Carina afirma que já se preocupava com a diversidade antes mesmo das críticas e explica que seus livros evoluíram conforme a sociedade também começou a debater assuntos importantes como racismo, machismo e inclusão. "O desejo de todo o escritor, ou pelo menos o meu desejo, é fazer com que todo leitor consiga se enxergar, se sinta representado dentro das minhas histórias, se sinta acolhido, que ali dentro do livro ele encontra um refúgio", destaca ela.
Depois dos ataques a Perdida, uma das primeiras coisas que eu fiz foi pedir para a Verus, minha editora, para que os meus livros passassem por leituras sensíveis, tanto os que eu iria lançar quantos já os livros publicados.
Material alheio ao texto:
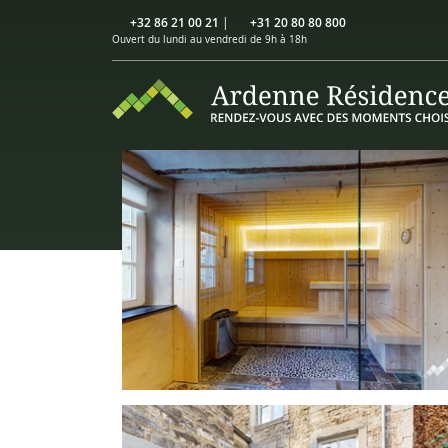
+32 86 21 00 21
|
+31 20 80 80 800
Ouvert du lundi au vendredi de 9h à 18h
Essa tem sido uma norma, uma preocupação minha muito grande.
"Tudo que eu quero é que o leitor abra o livro, mergulhe na história e se veja na história sempre com respeito, com carinho... Assim como eu gosto de me perder nos livros dos meus autores favoritos. Essa sempre foi a minha intenção. Eu quero que todas as pessoas se encontrem ali dentro da história", completa ela.
"Eu já tenho um protagonista negro, o Samuel da série Perdida no último livro, ele é um rapaz negro. Então é tão desproporcional essas críticas disso. Eles [haters] não conhecem meu trabalho. Eu já tenho outros projetos. Eu sempre me preocupo muito com todo tipo de inclusão, né? O Marcos é um cadeirante em Mentira Perfeita", relembra a autora.
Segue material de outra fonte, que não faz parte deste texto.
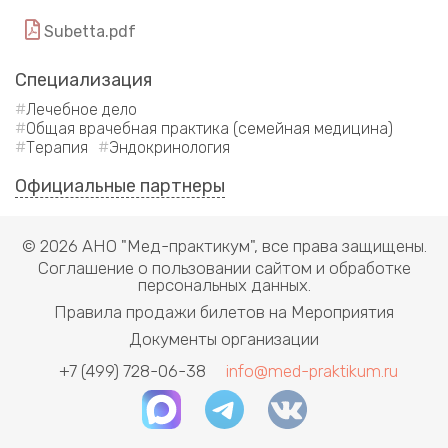
Subetta.pdf
Специализация
Лечебное дело
Общая врачебная практика (семейная медицина)
Терапия
Эндокринология
Официальные партнеры
© 2026 АНО "Мед-практикум", все права защищены.
Соглашение о пользовании сайтом и обработке
персональных данных.
Правила продажи билетов на Мероприятия
Документы организации
+7 (499) 728-06-38
info@med-praktikum.ru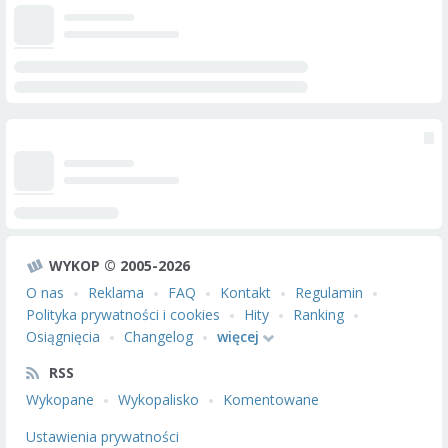
WYKOP © 2005-2026
O nas
Reklama
FAQ
Kontakt
Regulamin
Polityka prywatności i cookies
Hity
Ranking
Osiągnięcia
Changelog
więcej
RSS
Wykopane
Wykopalisko
Komentowane
Ustawienia prywatności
"Eu sempre faço questão de colocar personagens LGBTQIA+ nos meus livros em posições e de maneira real, não aquela coisa de antigamente que parecia que fazia chacota com personagens assim. Eles são como as pessoas que me cercam e amo. Gosto de colocar com respeito, gosto de colocar a importância dessas pessoas na vida da minha protagonista. Não pelo fato de ser LGBTQIA+, mas por ser uma pessoa que a minha heroína ama. Eu acho importante ter essa coisa da pessoa se olhar e se reconhecer."
"Eu sempre tento abordar temas que eu acho importante, sobre preconceitos de todos os tipos e de todas as formas. Muitos autores, muitos leitores entendem e outros deixam passar. Mas eu gosto de levantar o debate e ver para onde isso vai. Só pessoas que não leram vão criticar o livro. É difícil criticar uma coisa que você não conhece", pontua.
Além de Perdida, outros dois romances escritos por Carina Rissi estão sendo adaptados pela HBO Max: Procura-se um Marido e No Mundo da Luna. A autora destaca que as produções têm grande preocupação com a diversidade.
"Não só na frente, mas atrás das câmeras. Já me perguntaram isso numa entrevista: 'Por que não há tanta representatividade nos livros?'. É realmente muito necessário, mas a minha pergunta foi mais além. Por que não há tanto a representatividade entre autores ou na posição de editores? Onde é que a gente está errando, o que precisa ser feito para mudar para que haja essa igualdade?", reflete ela.
O elenco de Perdida conta com Giovanna Grigio, Bruno Montaleone, Bia Arantes, Mohana Uchôa, Nathália Falcão, Diego Montez, Emira Sophia, Luciana Paes e Lucinha Lins. A saga literária é composta ainda por mais cinco volumes: Encontrada (2014), Destinado (2015), Prometida (2016), Desencantada (2018) e Indomada (2021).